Increasing pressures from nearly 44 million people living near the coast, overfishing, coastal pollution, climate change and invasive species drove the decline. Three massive global coral bleaching events in 1998, 2005 and between 2014 and 2017 also hit the Caribbean hard. Then last year back-to-back Category 5 hurricanes, Irma and Maria, compounded the damage to the region’s remaining reefs.

But the destruction has not been uniform. Different species have different responses to stressors like warm water, resulting in a patchwork of live and dead coral. This makes resolution at the scale of individual corals key to understanding a reef’s condition and prospects for recovery.

Locating unknown nuggets of thriving coral is crucial to ensuring their protection and survival, according to Asner.
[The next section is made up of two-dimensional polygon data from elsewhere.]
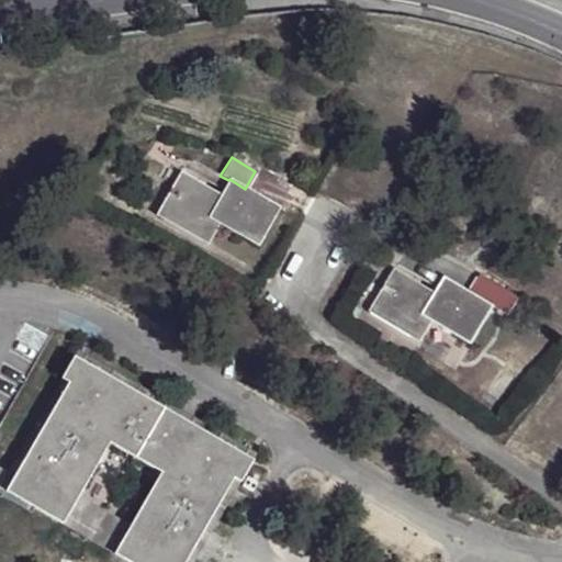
[(205,217),(220,194),(178,171),(154,214),(204,245),(217,224),(205,217)]
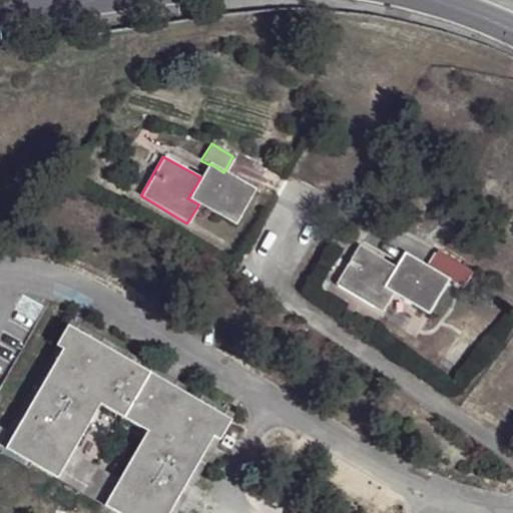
[(234,225),(254,190),(223,172),(209,163),(208,164),(200,177),(187,198),(198,204),(234,225)]
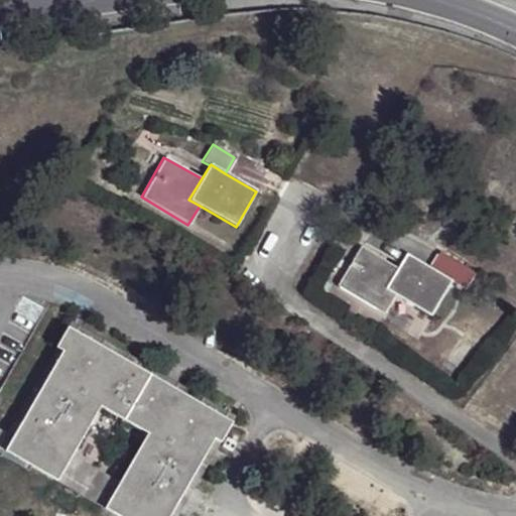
[(397,269),(406,254),(383,239),(374,255),(397,269)]
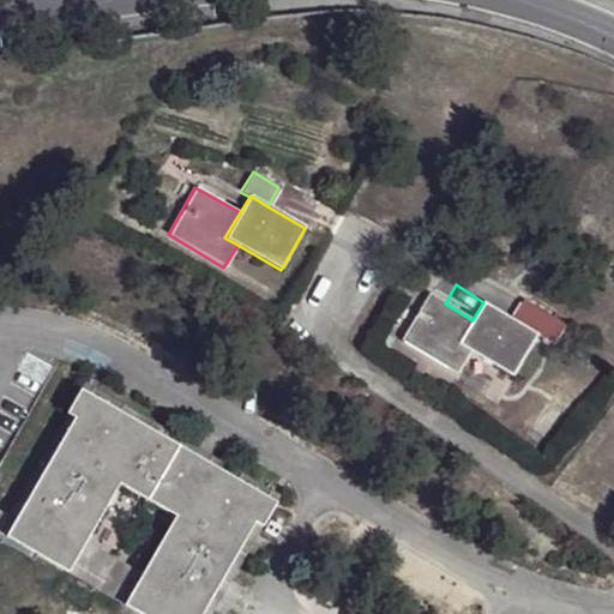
[(458,344),(473,320),(445,304),(429,295),(402,341),(457,374),(470,353),(458,344)]
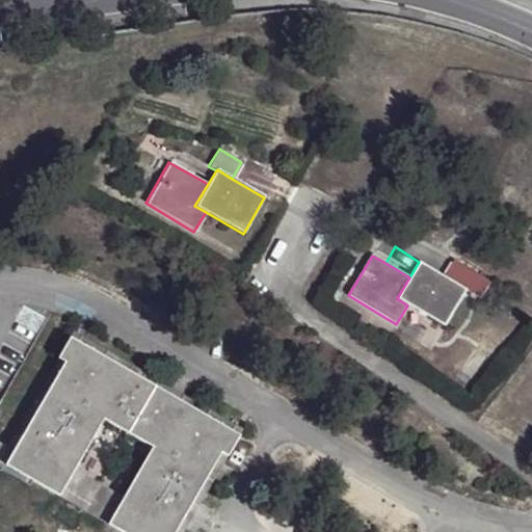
[(444,275),(466,290),(475,273),(452,260),(444,275)]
These areas can be studied for insight into what allowed the coral there to survive. By using satellites, advanced airborne sensors, drones and divers, this comprehensive mapping project has the power to locate these pockets of healthy coral in time to protect them.

“Globally, we only know the location of coral reefs to 50 percent accuracy,” Asner said. “These maps will show us the good, the bad and the ugly of coral reefs in the Caribbean: where they are thriving, where they’re damaged and where they’ve [been] bleached or been destroyed by hurricanes.”